Ah! Vous dirai-je, maman,

Ah! vous dirai-je, maman.

"Ah! vous dirai-je, maman,
Ce qui cause mon tourment!
Depuis que j'ai vu Silvandre,
Me regarder d'un oeil tendre,
Mon coeur dit à chaque instant :
Peut-on vivre sans amant?"

Oh, if I could tell you mother,
How I suffer like no other,
Since I have seen Silvander,
Gaze on me with an eye so tender,
My heart asks when each moment's over
Can one live without a lover?

Radio Waves

Scripting News: 3/12/2004

"Second perspective-alterer. Yesterday on All Things Considered, a very young thoughtful and sweet analyst, Mikel Jollett, explained slowly and carefully why rap music is a way for us old folk to look inside ourselves and find our parents and grandparents, disapproving of us as we now disapprove of the younger generation's music."

I guess we were listening to the same program. It"s a reminder that NPR is the best broadcast has to offer.

Home Cooking

I cooked Djej Emshmel -- chicken with preserved lemons and olives -- tonight, and I was quite pleased at how it came out. I need to work on the presentation, but the taste was delicious.

The Douglas

I spent the evening with baby watching In Harm's Way on American Movie Classics. Ostensibly a 1965 vehicle for John Wayne as a take charge admiral (starring opposite Patricia Neal as a Navy nurse and his main squeeze), the film is a much more interesting portrayal of his executive officer played by Kirk Douglas. An embittered veteran driven to drink by an incompetent commander, Douglas sobers up when Wayne arrives on the scene and makes Douglas his executive officer. After commiting a terrible crime, Douglas seeks to escape disgrace and punishment and redeem himself on a one man suicide mission that discovers the enemy fleet, including the legendary Japanese battleship Yamato. Having provided the intelligence crucial to victory Douglas perishes in a dogfight with four enemy Zeroes. I thought the role particularly interesting because it foreshadows the kind of role his son Michael would later play, rather than the more unidimensional Douglas of such films as Spartacus. The timing of the film, made as the nation was sinking deeper into the quagmire of Vietnam, is cause for reflection: hearkeing back to the moral clarity of World War II, the film is even shot in black and white to recall the old WW II propaganda films.

The ongoing stooory . . .

Norse Map or German Hoax? Still No Rest for Vinland (washingtonpost.com)
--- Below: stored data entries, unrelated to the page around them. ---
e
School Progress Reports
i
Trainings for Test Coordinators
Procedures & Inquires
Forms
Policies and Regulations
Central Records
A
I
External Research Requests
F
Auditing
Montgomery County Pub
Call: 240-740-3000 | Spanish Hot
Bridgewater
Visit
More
"When it surfaced in 1957, it was too good to be true: a purported 15th-century world map depicting an island to the far west labeled Vinilandia Insula -- the fabled Vinland -- proof positive, it seemed, that Norse explorers had reached North America long before Columbus."
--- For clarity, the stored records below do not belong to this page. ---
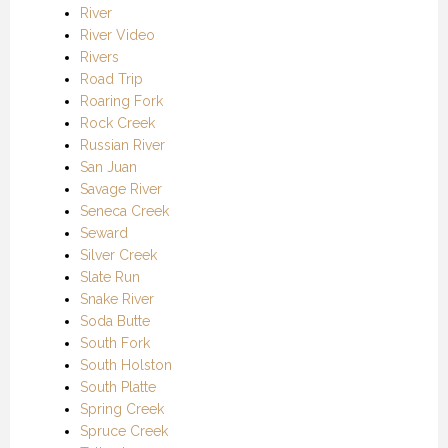
River
River Video
Rivers
Road Trip
Roaring Fork
Rock Creek
Russian River
San Juan
Savage River
Seneca Creek
Seward
Silver Creek
Slate Run
Snake River
Soda Butte
South Fork
South Holston
South Platte
Spring Creek
Spruce Creek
My father still has a copy of the original book Yale published touting the Vinland Map -- purporting to show the Viking discovery of America -- before ithe map was exposed as a forgery. I grew up in the certainty that it was a clever fake, and that the University had been fooled. It seems not everyone is willing to let the matter rest, however.

Henry IV

My wife and I had a rare escape to the Shakespeare Theatre today, where we saw a very strong peformance of perennial favorite Henry IV pt. 1. Ted van Greithuysen, in a departure from his usual serious roles, played Falstaff; giving the fat knight a little more of an air of sophistication than usual, to great effect in such lines as "Banish not Falstaff thy Harry's company." One gets the sense from van Greithuysen's performance that Falstaff has a sense of what the future holds. Floyd King, whose usual line is clowns, fools, and buffoons, played Owen Glendower pretty straight, relying on Glendower's bizarre and pretentious mysticism to create its own comic effect. Finally, Andrew Long created a vigorous Hotspur with a biting tongue, and threatened to steal each scene he was in. Overall, the tavern scenes were most effective, whereas the fight scenes came across as perfunctory.

Wikipedia Bio of John Boswell

John Boswell - Wikipedia

"John Eastburn Boswell (March 20, 1947 - December 24, 1994), a gay historian, was born in Boston, Massachusetts, and educated at the College of William and Mary and at Harvard University. He became a professor of history at Yale University, and helped organize the Lesbian and Gay Studies Center at Yale in 1987. He was chairman of the history department at Yale from 1990 to 1992."